中国、2年連続で人口減、出生数は最低更新

(中国)

北京発

2024年01月29日

中国の国家統計局は1月17日、2023年末時点の人口(注1)は14億967万人で、前年から208万人減少したと発表した。人口減少は2年連続となる。男性は7億2,032万人、女性は6億8,935万人だった。

出生数は902万人と前年から54万人減少した。2年連続で1,000万人を下回り、1949年の建国以来で最低を更新した。政府は2013年末に、夫婦のうちいずれかが一人っ子の場合に第2子を持つことを認めることを決定。さらに、全ての夫婦に対して2016年に第2子、2021年に第3子まで持つことを認めた(2022年6月29日付地域・分析レポート参照)。政策の効果もあって出生数は2014年、2016年に前年比で増加したものの、2017年以降は減少を続けている(添付資料図参照)。

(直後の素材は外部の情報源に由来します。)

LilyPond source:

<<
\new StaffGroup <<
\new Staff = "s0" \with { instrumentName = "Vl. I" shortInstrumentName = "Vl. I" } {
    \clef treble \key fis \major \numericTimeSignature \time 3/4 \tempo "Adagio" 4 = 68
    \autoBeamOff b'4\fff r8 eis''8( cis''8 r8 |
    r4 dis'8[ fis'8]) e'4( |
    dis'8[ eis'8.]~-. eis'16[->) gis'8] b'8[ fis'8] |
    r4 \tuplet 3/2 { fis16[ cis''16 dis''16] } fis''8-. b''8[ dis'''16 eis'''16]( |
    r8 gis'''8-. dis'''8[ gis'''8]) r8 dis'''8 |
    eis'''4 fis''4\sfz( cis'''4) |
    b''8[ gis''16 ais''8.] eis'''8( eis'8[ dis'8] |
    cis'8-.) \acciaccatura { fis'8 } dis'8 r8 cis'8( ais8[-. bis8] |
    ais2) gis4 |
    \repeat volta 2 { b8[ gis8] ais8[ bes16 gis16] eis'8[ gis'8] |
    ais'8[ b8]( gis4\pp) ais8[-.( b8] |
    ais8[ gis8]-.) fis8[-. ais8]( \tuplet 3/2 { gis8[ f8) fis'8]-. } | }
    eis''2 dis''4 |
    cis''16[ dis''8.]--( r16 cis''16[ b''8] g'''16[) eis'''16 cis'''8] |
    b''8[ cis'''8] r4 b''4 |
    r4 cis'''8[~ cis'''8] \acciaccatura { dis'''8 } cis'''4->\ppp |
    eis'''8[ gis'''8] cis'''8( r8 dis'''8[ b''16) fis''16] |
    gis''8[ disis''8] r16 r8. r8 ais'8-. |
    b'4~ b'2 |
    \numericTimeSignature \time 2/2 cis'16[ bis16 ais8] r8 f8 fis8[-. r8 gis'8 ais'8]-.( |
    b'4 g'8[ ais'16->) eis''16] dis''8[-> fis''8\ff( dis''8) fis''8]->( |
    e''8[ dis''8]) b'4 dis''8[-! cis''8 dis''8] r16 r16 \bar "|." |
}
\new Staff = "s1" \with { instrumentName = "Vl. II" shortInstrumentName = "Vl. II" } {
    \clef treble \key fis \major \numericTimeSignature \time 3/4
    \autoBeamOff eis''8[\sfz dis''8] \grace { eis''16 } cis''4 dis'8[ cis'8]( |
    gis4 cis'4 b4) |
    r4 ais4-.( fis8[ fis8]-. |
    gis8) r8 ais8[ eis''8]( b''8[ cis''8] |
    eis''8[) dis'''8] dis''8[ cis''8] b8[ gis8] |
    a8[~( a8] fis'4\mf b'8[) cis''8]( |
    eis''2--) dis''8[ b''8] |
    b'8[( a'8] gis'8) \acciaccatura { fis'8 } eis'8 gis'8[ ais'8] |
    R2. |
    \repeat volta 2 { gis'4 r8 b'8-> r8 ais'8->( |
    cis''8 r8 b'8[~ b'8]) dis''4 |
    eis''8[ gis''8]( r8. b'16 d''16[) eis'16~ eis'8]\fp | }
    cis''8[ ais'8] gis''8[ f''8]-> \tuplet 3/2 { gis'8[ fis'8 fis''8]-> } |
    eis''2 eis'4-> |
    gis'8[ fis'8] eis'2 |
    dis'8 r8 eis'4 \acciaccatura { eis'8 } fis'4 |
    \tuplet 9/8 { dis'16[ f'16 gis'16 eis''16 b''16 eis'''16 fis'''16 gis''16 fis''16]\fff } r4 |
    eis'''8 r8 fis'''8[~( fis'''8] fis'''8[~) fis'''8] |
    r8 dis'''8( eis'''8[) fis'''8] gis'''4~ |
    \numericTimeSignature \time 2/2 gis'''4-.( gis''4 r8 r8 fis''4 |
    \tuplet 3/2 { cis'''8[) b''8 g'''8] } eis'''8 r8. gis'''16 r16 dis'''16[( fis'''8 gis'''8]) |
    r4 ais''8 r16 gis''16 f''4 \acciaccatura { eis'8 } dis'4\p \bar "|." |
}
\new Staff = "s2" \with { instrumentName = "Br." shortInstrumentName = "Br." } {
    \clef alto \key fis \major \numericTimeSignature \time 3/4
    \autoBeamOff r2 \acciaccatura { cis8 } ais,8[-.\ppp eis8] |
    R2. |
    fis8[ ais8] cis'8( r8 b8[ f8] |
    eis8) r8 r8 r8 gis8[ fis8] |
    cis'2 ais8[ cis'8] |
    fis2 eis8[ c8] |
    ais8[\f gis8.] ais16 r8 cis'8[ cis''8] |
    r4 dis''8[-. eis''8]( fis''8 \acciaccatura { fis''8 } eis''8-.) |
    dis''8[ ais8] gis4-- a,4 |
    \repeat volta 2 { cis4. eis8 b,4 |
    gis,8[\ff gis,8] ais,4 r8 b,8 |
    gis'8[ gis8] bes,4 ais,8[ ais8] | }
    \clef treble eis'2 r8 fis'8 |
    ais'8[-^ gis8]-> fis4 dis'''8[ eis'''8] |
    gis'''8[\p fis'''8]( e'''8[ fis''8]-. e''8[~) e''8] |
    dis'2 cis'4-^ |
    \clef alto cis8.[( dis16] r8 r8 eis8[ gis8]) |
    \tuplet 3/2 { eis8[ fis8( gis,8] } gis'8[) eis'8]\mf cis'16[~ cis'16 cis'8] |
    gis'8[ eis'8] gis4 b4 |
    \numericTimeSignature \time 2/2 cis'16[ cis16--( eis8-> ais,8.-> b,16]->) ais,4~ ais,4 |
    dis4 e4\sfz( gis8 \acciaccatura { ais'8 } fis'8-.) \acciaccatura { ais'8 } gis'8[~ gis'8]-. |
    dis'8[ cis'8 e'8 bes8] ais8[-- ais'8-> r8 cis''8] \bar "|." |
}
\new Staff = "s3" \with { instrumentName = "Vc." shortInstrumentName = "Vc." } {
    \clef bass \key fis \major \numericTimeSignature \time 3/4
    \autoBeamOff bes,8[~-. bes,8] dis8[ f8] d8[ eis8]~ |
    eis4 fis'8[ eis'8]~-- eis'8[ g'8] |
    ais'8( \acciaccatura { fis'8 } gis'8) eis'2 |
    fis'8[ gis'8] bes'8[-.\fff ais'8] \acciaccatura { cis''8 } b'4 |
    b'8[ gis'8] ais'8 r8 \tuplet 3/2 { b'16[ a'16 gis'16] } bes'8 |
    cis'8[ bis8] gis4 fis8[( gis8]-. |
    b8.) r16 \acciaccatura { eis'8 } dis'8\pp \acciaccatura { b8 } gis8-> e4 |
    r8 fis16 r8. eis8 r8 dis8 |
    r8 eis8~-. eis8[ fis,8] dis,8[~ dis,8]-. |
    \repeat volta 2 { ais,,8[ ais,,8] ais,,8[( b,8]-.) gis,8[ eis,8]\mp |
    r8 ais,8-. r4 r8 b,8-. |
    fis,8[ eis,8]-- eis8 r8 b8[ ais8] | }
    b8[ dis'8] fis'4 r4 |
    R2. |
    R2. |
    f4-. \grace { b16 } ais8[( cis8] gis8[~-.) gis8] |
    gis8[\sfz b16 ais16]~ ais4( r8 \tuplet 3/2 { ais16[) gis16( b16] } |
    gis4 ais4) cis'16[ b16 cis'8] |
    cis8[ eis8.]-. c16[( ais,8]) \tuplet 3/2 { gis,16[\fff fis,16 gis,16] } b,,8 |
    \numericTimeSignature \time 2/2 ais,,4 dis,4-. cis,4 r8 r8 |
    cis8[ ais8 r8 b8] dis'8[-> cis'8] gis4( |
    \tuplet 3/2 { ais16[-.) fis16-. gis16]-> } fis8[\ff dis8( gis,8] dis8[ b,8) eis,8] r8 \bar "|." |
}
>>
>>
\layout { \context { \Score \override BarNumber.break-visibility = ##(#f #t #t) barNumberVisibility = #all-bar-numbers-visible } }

一方、2023年の死亡数は1,110万人と前年から69万人増加した。死亡率は7.87%で、1969年以来の高さとなった。

65歳以上の人口は2億1,676万人で、高齢化率(注2)は15.4%となり、前年から0.5ポイント増加した。政府は2035年前後に60歳以上人口が30%を超えると予測している(2022年9月29日記事参照)。1月には人口高齢化に対応しつつ経済成長を図るため、「シルバー経済の発展と高齢者福祉の増進に関する意見」を発表している(2024年1月25日記事参照)。

南開大学経済学院の原新教授は、2024年は辰(たつ)年効果(注3)と新型コロナウイルスの影響収束により、2023年から人口減少は緩やかになるとしながら、長期的な傾向は変わらないだろうとした(「海報新聞」1月17日)。

(注1)香港・マカオ・台湾籍の住民や外国人は含まない。人口データは1981年以前は戸籍統計、1982年、1990年、2000年、2010年、2020年は人口センサス、その他の年はサンプル調査による。サンプル調査によるデータはその後の人口センサスに基づいて修正されている場合がある。サンプル調査は毎年11月1日午前0時時点のデータを基に年間の数値を推定している。

(注2)人口のうち65歳以上が占める比率。

(注3)中国で竜は縁起がいいため、地域によってそれにあやかって辰年に子供を産むことを好む習慣がある。